TASK INSTRUCTIONS: Of the lines below, write out exactly those from the line with "decorative tray: none" through the line with "potted plant: none", both included, and skip the rest.

PROVIDED RECORDS:
+--
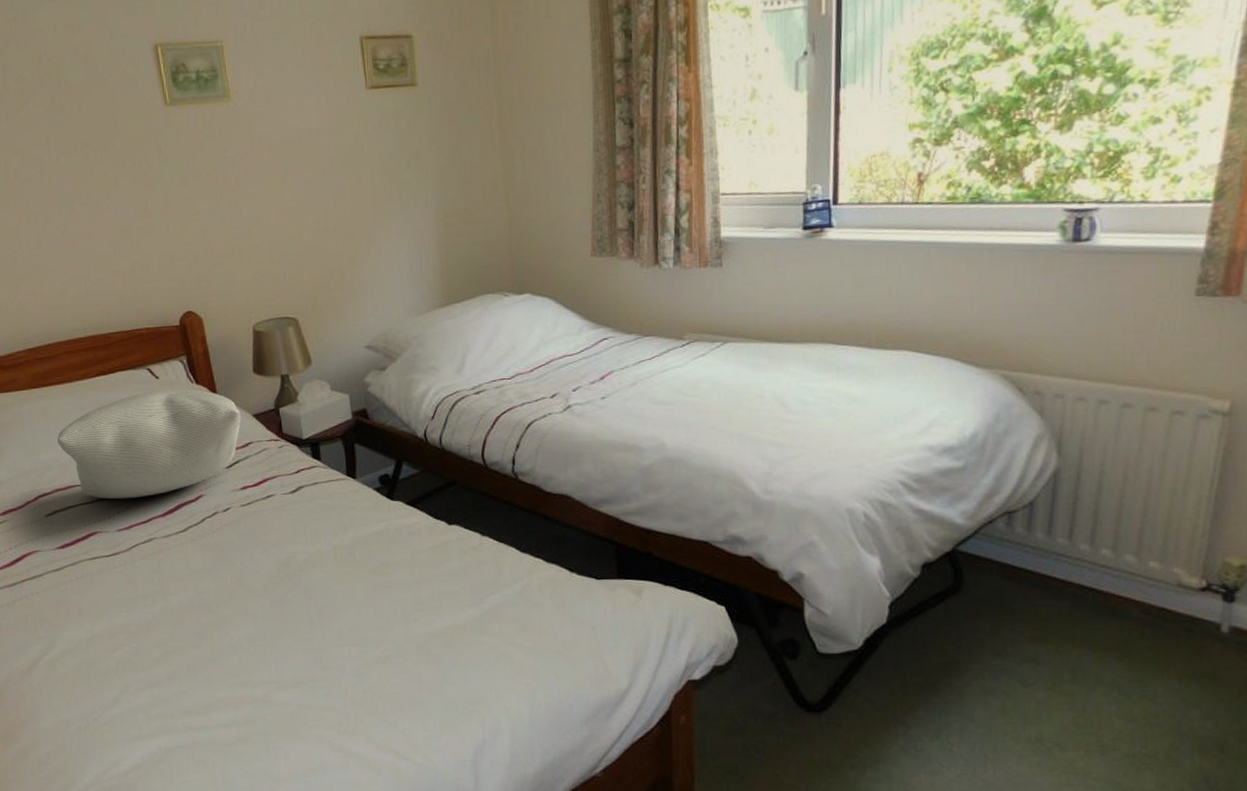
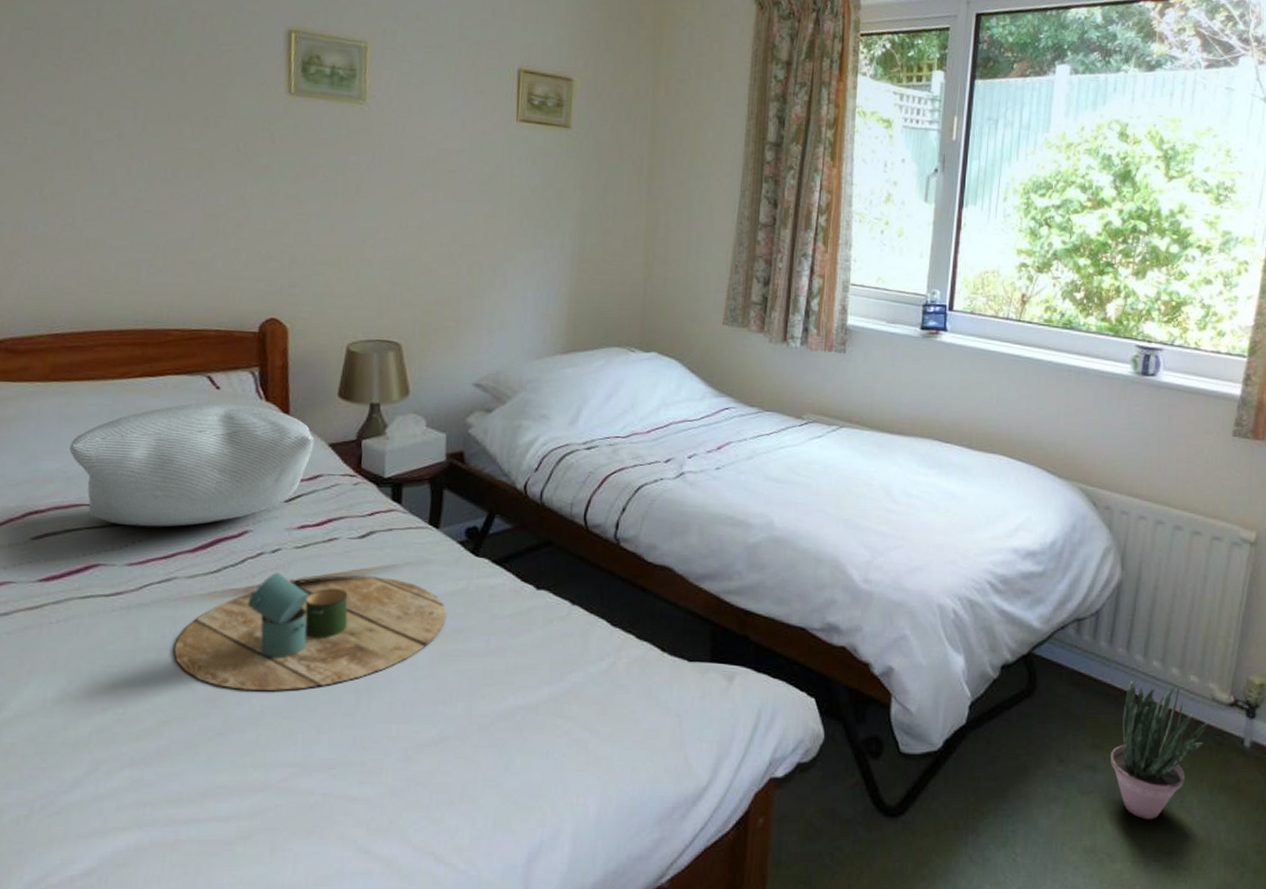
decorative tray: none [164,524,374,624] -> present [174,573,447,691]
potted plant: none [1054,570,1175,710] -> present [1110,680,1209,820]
+--
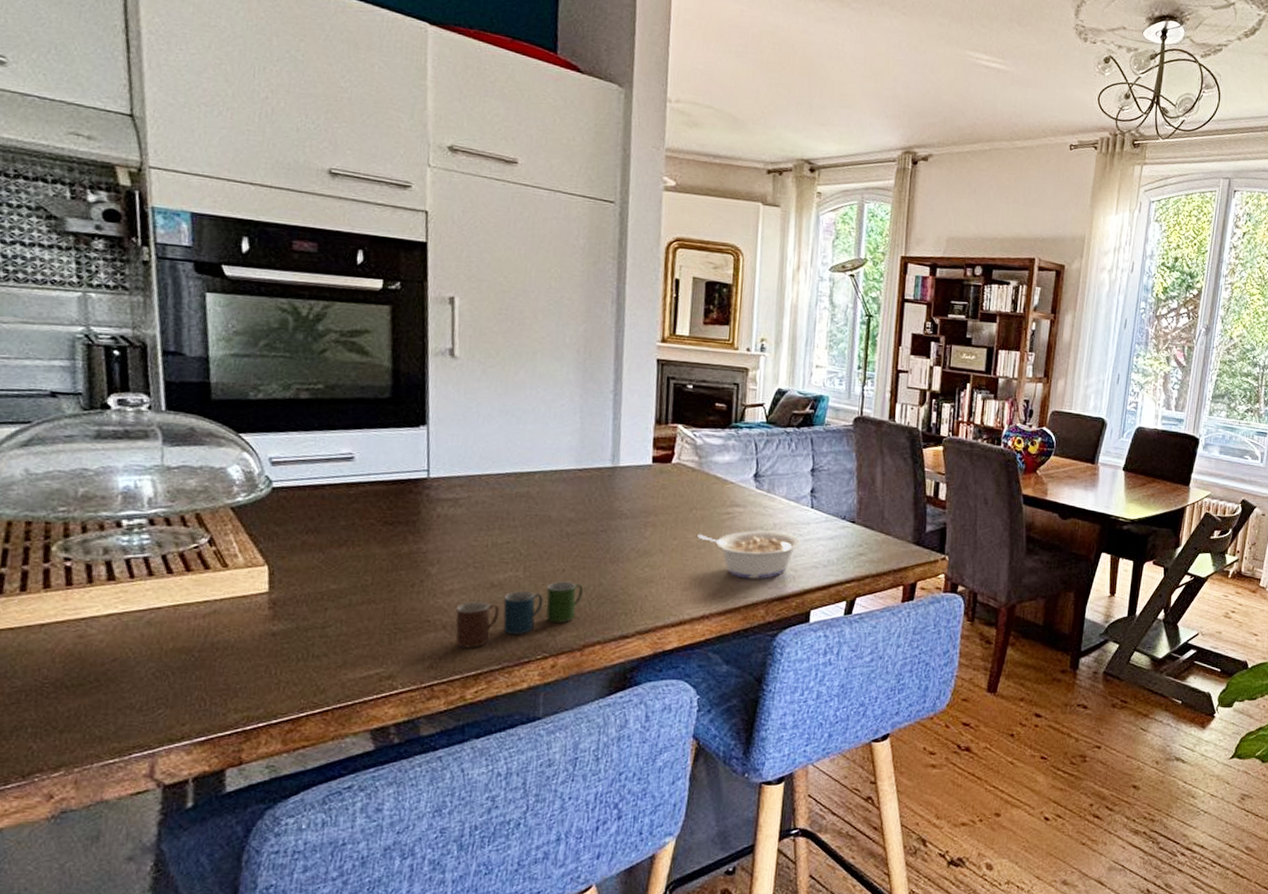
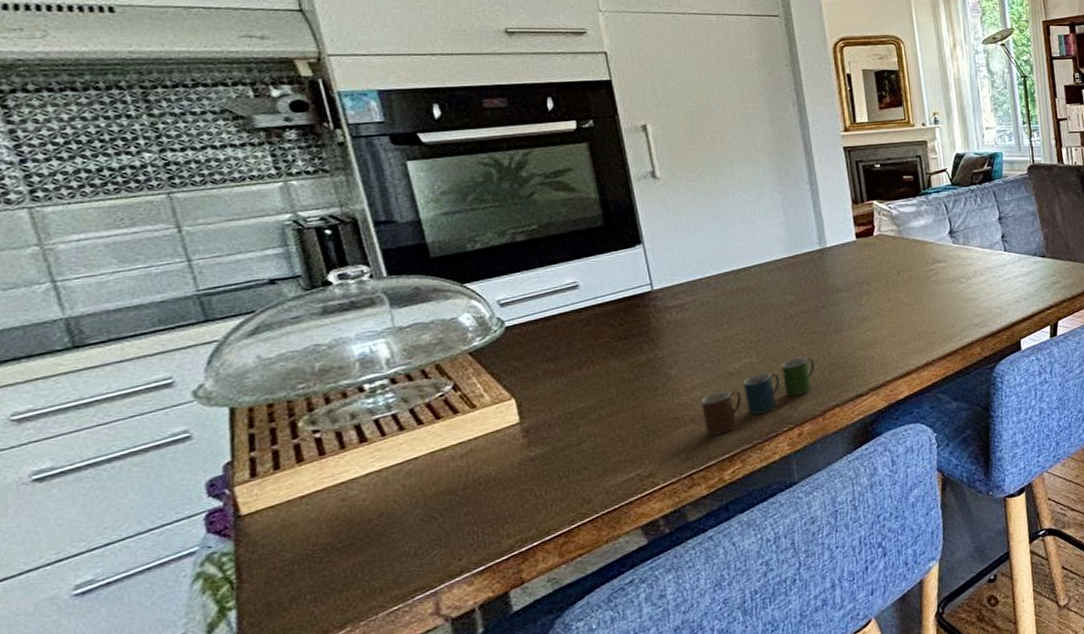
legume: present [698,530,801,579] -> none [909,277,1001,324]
+--
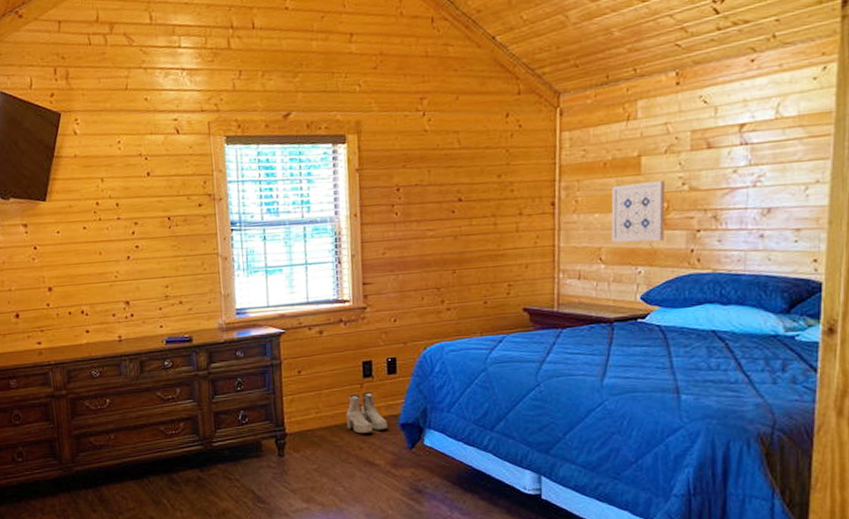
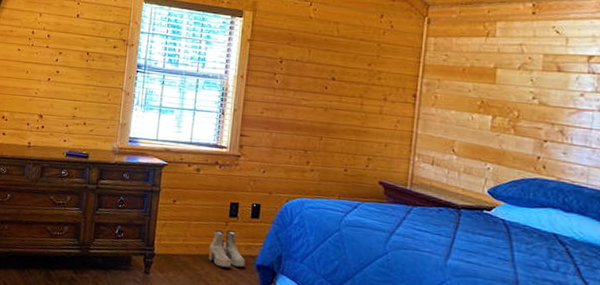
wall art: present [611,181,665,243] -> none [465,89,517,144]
+--
RESULT FOR THIS EXERCISE:
decorative tray: none [164,524,374,624] -> present [174,573,447,691]
potted plant: none [1054,570,1175,710] -> present [1110,680,1209,820]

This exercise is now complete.